Ethnographies du futur : Que peuvent apprendre les ethnographes de la science-fiction et du design spéculatif ?

Cette interview de Laura Forlano (via Shannon Mattern) date de 2013 sur l’utilisation du design fiction mais elle est très intéressante. Forlano considère l’ethnographie comme une forme de voyage dans le temps et affirme que pour certains sujets, il faut trouver des moyens d’étudier l’avenir. Dans cette pièce, elle ouvre la porte à l’utilisation de la conception codée, de la conception participative et de la conception spéculative pour ouvrir de nouveaux sujets d’enquête, jeter un pont entre les pratiques analytiques et génératives, et elle écrit même sur la « friction de la conception » qui « utiliserait les futurs alternatifs et les méthodes de narration de la conception spéculative afin d’interroger les lacunes et les coutures que nous découvrons grâce à la recherche ethnographique ».

De plus en plus, les récits issus de la science-fiction (ainsi que du design spéculatif et du design fiction) sont utilisés comme des modes d’imagination de futurs alternatifs de manière critique et générative (sans être technodéterministe) dans les pratiques émergentes de recherche et de design, et ces pratiques sont très prometteuses pour les méthodes ethnographiques. […]

De la fréquentation assidue (Geertz, 1998) aux entretiens avec les utilisateurs principaux (Von Hippel, 1978) en passant par l’adoption et l’expérimentation des technologies émergentes elles-mêmes, j’ai développé des stratégies qui m’ont permis d’entrevoir des cultures, des modèles et des comportements avant qu’ils ne soient largement connus ou compris ».

Ainsi, les objets qui sont créés ne sont pas la solution à un problème de conception mais plutôt des objets avec lesquels penser de manière créative. […]

Nous avons besoin de meilleurs moyens pour transformer nos comptes descriptifs et analytiques en comptes normatifs, qui ont une plus grande importance dans la société et la politique. Nous pouvons le faire en habitant les récits, en produisant des artefacts pour réfléchir et en nous engageant plus explicitement avec les personnes autrefois connues comme nos « informateurs » ainsi qu’avec le grand public. »
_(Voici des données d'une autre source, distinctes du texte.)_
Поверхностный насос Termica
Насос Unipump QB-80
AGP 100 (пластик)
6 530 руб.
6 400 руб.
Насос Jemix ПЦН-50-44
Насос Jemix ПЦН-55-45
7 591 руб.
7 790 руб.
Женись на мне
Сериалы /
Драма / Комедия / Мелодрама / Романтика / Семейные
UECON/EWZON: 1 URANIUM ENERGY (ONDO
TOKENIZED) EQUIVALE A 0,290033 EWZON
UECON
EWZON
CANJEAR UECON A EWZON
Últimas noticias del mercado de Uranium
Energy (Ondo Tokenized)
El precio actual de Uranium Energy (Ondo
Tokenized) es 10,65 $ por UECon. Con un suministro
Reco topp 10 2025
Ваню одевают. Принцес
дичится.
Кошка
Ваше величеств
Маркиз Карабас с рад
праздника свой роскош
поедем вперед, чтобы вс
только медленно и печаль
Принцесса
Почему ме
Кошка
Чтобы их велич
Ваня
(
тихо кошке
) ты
Traditions de conception centrée sur l’homme

Si les ethnographes et les designers – et, en particulier, ceux qui travaillent dans le domaine de la recherche et du design – partagent un certain nombre de perspectives communes (telles que l’empathie, la narration d’histoires et l’humanisme), leur orientation fondamentale est, en fait, très différente. Alors que les ethnographes cherchent à comprendre et à décrire les cultures et les pratiques de communautés spécifiques, les designers doivent adopter une approche plus générative afin de créer de nouveaux produits, services et systèmes.
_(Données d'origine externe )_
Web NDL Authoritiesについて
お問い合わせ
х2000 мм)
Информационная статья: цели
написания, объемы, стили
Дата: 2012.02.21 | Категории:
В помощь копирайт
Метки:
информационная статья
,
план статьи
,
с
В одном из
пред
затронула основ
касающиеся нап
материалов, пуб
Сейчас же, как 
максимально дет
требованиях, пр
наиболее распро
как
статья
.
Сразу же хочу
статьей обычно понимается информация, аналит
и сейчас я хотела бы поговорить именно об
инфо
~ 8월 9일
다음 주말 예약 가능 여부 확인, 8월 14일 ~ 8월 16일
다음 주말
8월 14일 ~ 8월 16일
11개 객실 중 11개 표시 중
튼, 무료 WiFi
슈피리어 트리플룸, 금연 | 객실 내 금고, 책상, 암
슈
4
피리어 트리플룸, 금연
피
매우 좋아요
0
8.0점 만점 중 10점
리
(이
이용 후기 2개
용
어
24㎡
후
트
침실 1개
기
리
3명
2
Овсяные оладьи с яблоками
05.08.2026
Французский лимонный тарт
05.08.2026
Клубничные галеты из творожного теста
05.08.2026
Pour les designers travaillant dans la tradition du design centré sur l’humain, cela signifie généralement qu’ils doivent mener des recherches avec des personnes dans le but exprès de distiller les pratiques en besoins qui peuvent être transformés en lignes directrices pour le design. Cela se fait généralement en traduisant des thèmes spécifiques issus de la recherche en déclarations plus actives qui créent des opportunités et des contraintes pour les designers. Ces invites, souvent appelées « Comment pourrions-nous… », aident à définir le contexte et les objectifs de la conception à des fins d’idéation et de prototypage. Cette approche se concentre sur la résolution de problèmes spécifiques qui sont identifiés dans un cahier des charges de conception ou documentés dans les recherches des utilisateurs. Les étudiants en design qui travaillent dans le cadre de ce paradigme sont souvent soucieux de réaliser des projets pour leur portefeuille qui sont facilement accessibles et directement applicables aux employeurs potentiels. Par conséquent, ils se détournent parfois des idées les plus créatives ou artistiques au profit d’idées très aseptisées, non critiques et faciles à expliquer. De tels projets rendent en fait un mauvais service à la tradition de conception centrée sur l’homme, qui continue à faire des percées considérables dans des domaines traditionnellement hiérarchisés et exclusifs tels que les soins de santé et le gouvernement. Pourtant, les modes alternatifs de pratique de la conception offrent les mêmes possibilités (sinon plus) d’illustrer la recherche et l’analyse de haute qualité menant à des sondes, des artefacts et des prototypes créatifs. Les idées créatives peuvent toujours être freinées mais, si vous ne risquez jamais de les avoir, le résultat est l’équivalent en termes de design de la bave rose[ii].

Lire l’interview complète sur etnographymatters.